でも、さすがに手術のあった日は、自他ともに認める綺麗好きの伯母の基準を維持できなかった。
その時ふっと家人を想った。
仕事の愚痴は一切言わない人だ。いつも無邪気な笑顔を浮かべるけれど、疲れているに決まっているじゃないか。帰って甘いものが1番に欲しくなるのもその証拠だろう。細部まで気がつかず行き届かないのはそれほど頭脳労働をしているからじゃないか。

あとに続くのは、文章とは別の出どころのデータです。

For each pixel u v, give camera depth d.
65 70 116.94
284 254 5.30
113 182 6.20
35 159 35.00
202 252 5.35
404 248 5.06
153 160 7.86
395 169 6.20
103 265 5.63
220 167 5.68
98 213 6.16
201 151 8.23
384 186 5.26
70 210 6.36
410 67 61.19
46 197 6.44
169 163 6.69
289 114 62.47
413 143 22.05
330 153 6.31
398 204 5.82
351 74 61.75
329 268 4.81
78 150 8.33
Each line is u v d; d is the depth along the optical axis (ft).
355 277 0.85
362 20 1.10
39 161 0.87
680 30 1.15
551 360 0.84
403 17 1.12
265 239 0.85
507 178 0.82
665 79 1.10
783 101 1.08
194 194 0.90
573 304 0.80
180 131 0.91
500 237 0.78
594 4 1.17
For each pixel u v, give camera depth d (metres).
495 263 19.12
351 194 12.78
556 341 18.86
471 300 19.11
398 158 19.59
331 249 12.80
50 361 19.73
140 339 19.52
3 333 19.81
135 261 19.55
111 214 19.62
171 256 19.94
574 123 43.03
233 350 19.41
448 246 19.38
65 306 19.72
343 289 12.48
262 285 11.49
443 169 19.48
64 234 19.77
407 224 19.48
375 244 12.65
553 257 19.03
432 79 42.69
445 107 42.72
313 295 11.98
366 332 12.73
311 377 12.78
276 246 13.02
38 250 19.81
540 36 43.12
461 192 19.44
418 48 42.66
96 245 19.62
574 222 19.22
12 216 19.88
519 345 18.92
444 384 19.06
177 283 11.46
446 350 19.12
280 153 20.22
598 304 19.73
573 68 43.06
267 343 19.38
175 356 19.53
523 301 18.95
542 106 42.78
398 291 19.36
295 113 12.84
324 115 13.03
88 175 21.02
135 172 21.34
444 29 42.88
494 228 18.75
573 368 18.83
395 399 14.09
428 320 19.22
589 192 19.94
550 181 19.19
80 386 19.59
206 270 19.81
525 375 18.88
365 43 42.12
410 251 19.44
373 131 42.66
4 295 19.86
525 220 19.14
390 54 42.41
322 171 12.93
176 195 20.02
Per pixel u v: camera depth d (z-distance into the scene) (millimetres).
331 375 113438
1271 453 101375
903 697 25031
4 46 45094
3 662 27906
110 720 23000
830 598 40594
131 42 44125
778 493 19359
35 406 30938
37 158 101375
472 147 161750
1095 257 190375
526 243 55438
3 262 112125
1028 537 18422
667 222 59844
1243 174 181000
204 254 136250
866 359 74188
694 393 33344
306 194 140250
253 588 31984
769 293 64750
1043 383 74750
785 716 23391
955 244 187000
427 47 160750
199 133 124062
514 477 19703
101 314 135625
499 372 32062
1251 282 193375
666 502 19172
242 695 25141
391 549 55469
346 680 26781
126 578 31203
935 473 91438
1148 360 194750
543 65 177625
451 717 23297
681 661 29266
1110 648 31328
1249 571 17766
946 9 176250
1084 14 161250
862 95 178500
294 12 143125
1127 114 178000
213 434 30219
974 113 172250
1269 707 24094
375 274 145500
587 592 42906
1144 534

先日受けたスピードライティングで、私の脳みそが即身成仏状態になったみたいに。
 
電話が鳴った。
家人からだった。
「おばさんの調子どう?」
「あ、ありがとう、手術は成功したよ……」声が裏返ったかと思ったら泣いていた。
しばらく鼻をすする音しか出せなかった。
「大丈夫?」私が落ち着くのを待って声が届いた。
「うん。不自由掛けてごめんね。もう少し辛抱してね」
それはまるでこの生活がどれくらい続くのか見通せない状態の、もう少し辛抱しなければいけない自分に言っているようだった。
あんなに離れたかったのに。綺麗で快適な独り暮らしを謳歌するはずだったのに。
悔しいことにTVを見る私の目の端に入る位置で、わざわざ、効いているのか効いていないのか分からないような体感トレーニングを毎日する人が傍に居ないのが淋しかった。
普通に閉まっている調味料が味気なかった。
綺麗に整いすぎている空間が涙でぼやけて見えた。
その後伯母は無事退院し、一人で普段の生活が送れるようになるまでしばらく一緒に暮らした。ほんの数か月前の事だ。
 
これで家人の行動が劇的に変わったならコンテンツとしては面白いのかもしれない。けれど現実は今も散らかし癖やオフの作業の出来なさ加減に大して変わりはない。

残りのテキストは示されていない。